Cette politique de soutien doit être poursuivie, car le pastoralisme est une activité nécessaire et structurante pour nos territoires. La France est déjà très dépendante de l’étranger en matière de viande de mouton notamment. C’est l’une des raisons pour lesquelles nous devons protéger l’élevage ovin.

De plus, la question de l’entretien des alpages est manifeste.

Le plan loup nous permet de dresser un état des lieux réguliers de la situation, et son élaboration doit être l’occasion de mener une véritable concertation. Le plan d’action national sur le loup 2008-2012, engagé, je le répète, par un gouvernement de droite, arrive à son terme, et le plan 2013-2017 est en cours d’achèvement.

Il est indispensable que le ministère de l’écologie mène ce travail avec ambition et aboutissent à des résultats en intégrant toutes les parties prenantes. Les conclusions du groupe national loup seront d’ailleurs rendues publiques la semaine prochaine, et le plan sera dévoilé en avril. J’espère vivement qu’il tiendra compte de tout ce qui aura été dit aujourd’hui dans cet hémicycle, comme de tout ce qui s’est dit dans les différents territoires.

D’ici là, profitons de cette occasion pour dire ce qu’il y a à dire et pour que le nouveau plan loup puisse satisfaire tous les acteurs. Quelles que soient ses conclusions, les dispositifs d’accompagnement existent, ainsi que les mesures de défense et de régulation.

On peut estimer que l’accompagnement n’est pas satisfaisant, ni même suffisamment mobilisé ; c’est pourquoi il est avant tout nécessaire d’encourager les pratiques innovantes, les retours d’expérience et les échanges entre éleveurs sur les pratiques pastorales pour les adapter.

M. Alain Bertrand. Des études ! Toujours des études !

Mme Évelyne Didier. Il convient donc d’anticiper en toute transparence l’expansion future de la population des loups, afin de préparer les évolutions à venir et de laisser le temps aux hommes de prendre la mesure des changements nécessaires.
————
CONSIGNE:
Reproduisez mot pour mot l'intégralité du texte ci-dessus consacré au plan loup et au pastoralisme. La liste qui suit ne joue aucun rôle ici.
————
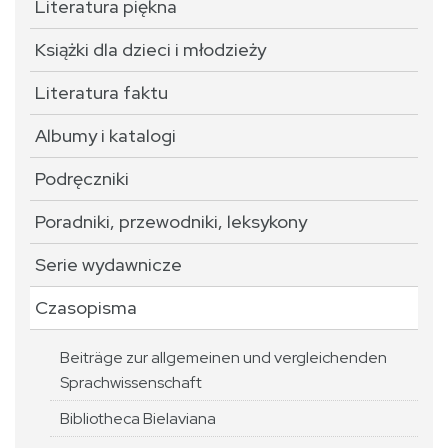
Literatura piękna
Książki dla dzieci i młodzieży
Literatura faktu
Albumy i katalogi
Podręczniki
Poradniki, przewodniki, leksykony
Serie wydawnicze
Czasopisma
Beiträge zur allgemeinen und vergleichenden
Sprachwissenschaft
Bibliotheca Bielaviana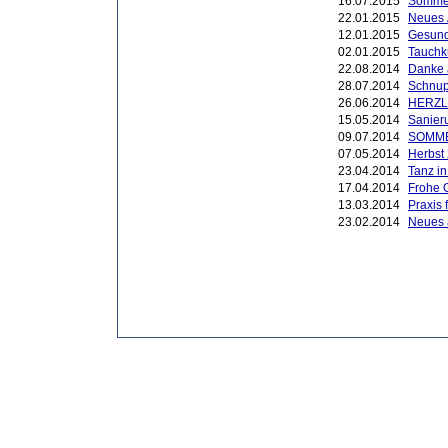
16.07.2015
Sommer
22.01.2015
Neues
12.01.2015
Gesund
02.01.2015
Tauchk
22.08.2014
Danke 
28.07.2014
Schnup
26.06.2014
HERZL
15.05.2014
Sanier
09.07.2014
SOMM
07.05.2014
Herbst
23.04.2014
Tanz i
17.04.2014
Frohe 
13.03.2014
Praxis 
23.02.2014
Neues
Copyright by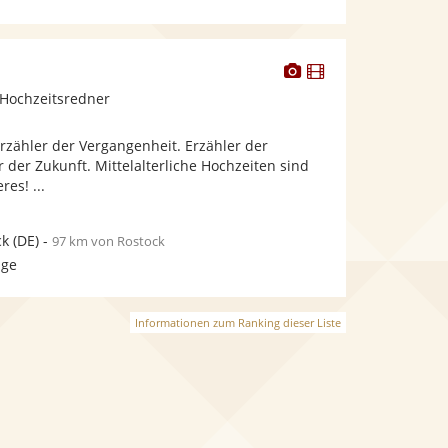
Dieser
Dieser
Künstler
Künstler
Hochzeitsredner
stellt
stellt
Fotos
Videos
 Erzähler der Vergangenheit. Erzähler der
bereit.
bereit.
 der Zukunft. Mittelalterliche Hochzeiten sind
es! ...
ck
(DE)
-
97 km von Rostock
age
Informationen zum Ranking dieser Liste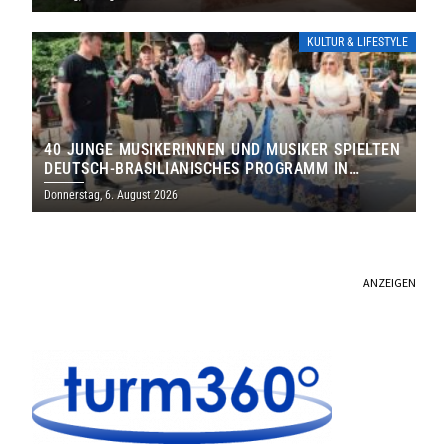
KULTUR & LIFESTYLE
40 JUNGE MUSIKERINNEN UND MUSIKER SPIELTEN
DEUTSCH-BRASILIANISCHES PROGRAMM IN
THOLEY
Donnerstag, 6. August 2026
ANZEIGEN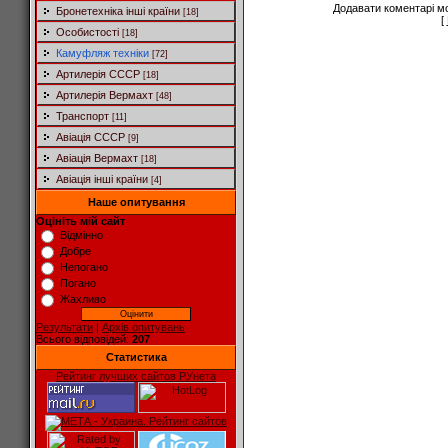
Додавати коментарі м
Бронетехніка інші країни
[18]
[
Особистості
[18]
Камуфляж техніки
[72]
Артилерія СССР
[18]
Артилерія Вермахт
[48]
Транспорт
[11]
Авіація СССР
[9]
Авіація Вермахт
[18]
Авіація інші країни
[4]
Наше опитування
Оцініть мій сайт
Відмінно
Добре
Непогано
Погано
Жахливо
Результати
|
Архів опитувань
Всього відповідей:
207
Статистика
Рейтинг лучших сайтов РУнета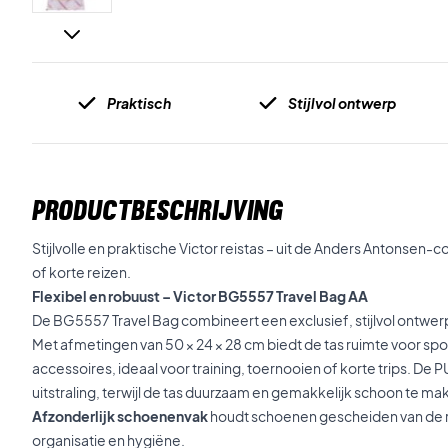
Praktisch
Stijlvol ontwerp
PRODUCTBESCHRIJVING
Stijlvolle en praktische Victor reistas – uit de Anders Antonsen-co
of korte reizen.
Flexibel en robuust – Victor BG5557 Travel Bag AA
De BG5557 Travel Bag combineert een exclusief, stijlvol ontwer
Met afmetingen van 50 × 24 × 28 cm biedt de tas ruimte voor sp
accessoires, ideaal voor training, toernooien of korte trips. De
uitstraling, terwijl de tas duurzaam en gemakkelijk schoon te mak
Afzonderlijk schoenenvak
houdt schoenen gescheiden van de r
organisatie en hygiëne.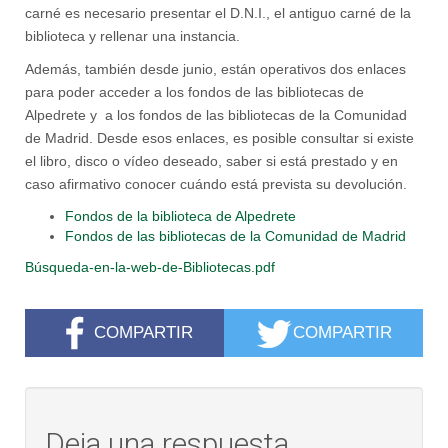
carné es necesario presentar el D.N.I., el antiguo carné de la
biblioteca y rellenar una instancia.
Además, también desde junio, están operativos dos enlaces
para poder acceder a los fondos de las bibliotecas de
Alpedrete y a los fondos de las bibliotecas de la Comunidad
de Madrid. Desde esos enlaces, es posible consultar si existe
el libro, disco o vídeo deseado, saber si está prestado y en
caso afirmativo conocer cuándo está prevista su devolución.
Fondos de la biblioteca de Alpedrete
Fondos de las bibliotecas de la Comunidad de Madrid
Búsqueda-en-la-web-de-Bibliotecas.pdf
COMPARTIR
COMPARTIR
Deja una respuesta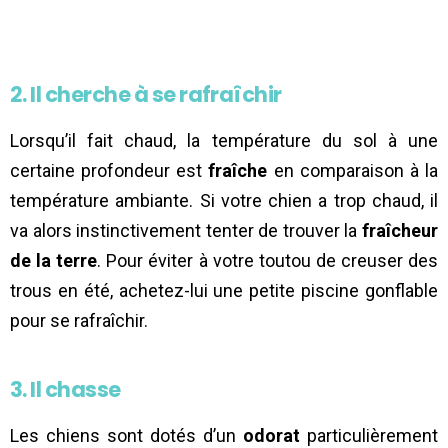
2. Il cherche à se rafraîchir
Lorsqu’il fait chaud, la température du sol à une
certaine profondeur est
fraîche
en comparaison à la
température ambiante. Si votre chien a trop chaud, il
va alors instinctivement tenter de trouver la
fraîcheur
de la terre
. Pour éviter à votre toutou de creuser des
trous en été, achetez-lui une petite piscine gonflable
pour se rafraîchir.
3. Il chasse
Les chiens sont dotés d’un
odorat
particulièrement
————
RÉPONSE:
Cette politique de soutien doit être poursuivie, car le pastoralisme est une activité nécessaire et structurante pour nos territoires. La France est déjà très dépendante de l’étranger en matière de viande de mouton notamment. C’est l’une des raisons pour lesquelles nous devons protéger l’élevage ovin.

De plus, la question de l’entretien des alpages est manifeste.

Le plan loup nous permet de dresser un état des lieux réguliers de la situation, et son élaboration doit être l’occasion de mener une véritable concertation. Le plan d’action national sur le loup 2008-2012, engagé, je le répète, par un gouvernement de droite, arrive à son terme, et le plan 2013-2017 est en cours d’achèvement.

Il est indispensable que le ministère de l’écologie mène ce travail avec ambition et aboutissent à des résultats en intégrant toutes les parties prenantes. Les conclusions du groupe national loup seront d’ailleurs rendues publiques la semaine prochaine, et le plan sera dévoilé en avril. J’espère vivement qu’il tiendra compte de tout ce qui aura été dit aujourd’hui dans cet hémicycle, comme de tout ce qui s’est dit dans les différents territoires.

D’ici là, profitons de cette occasion pour dire ce qu’il y a à dire et pour que le nouveau plan loup puisse satisfaire tous les acteurs. Quelles que soient ses conclusions, les dispositifs d’accompagnement existent, ainsi que les mesures de défense et de régulation.

On peut estimer que l’accompagnement n’est pas satisfaisant, ni même suffisamment mobilisé ; c’est pourquoi il est avant tout nécessaire d’encourager les pratiques innovantes, les retours d’expérience et les échanges entre éleveurs sur les pratiques pastorales pour les adapter.

M. Alain Bertrand. Des études ! Toujours des études !

Mme Évelyne Didier. Il convient donc d’anticiper en toute transparence l’expansion future de la population des loups, afin de préparer les évolutions à venir et de laisser le temps aux hommes de prendre la mesure des changements nécessaires.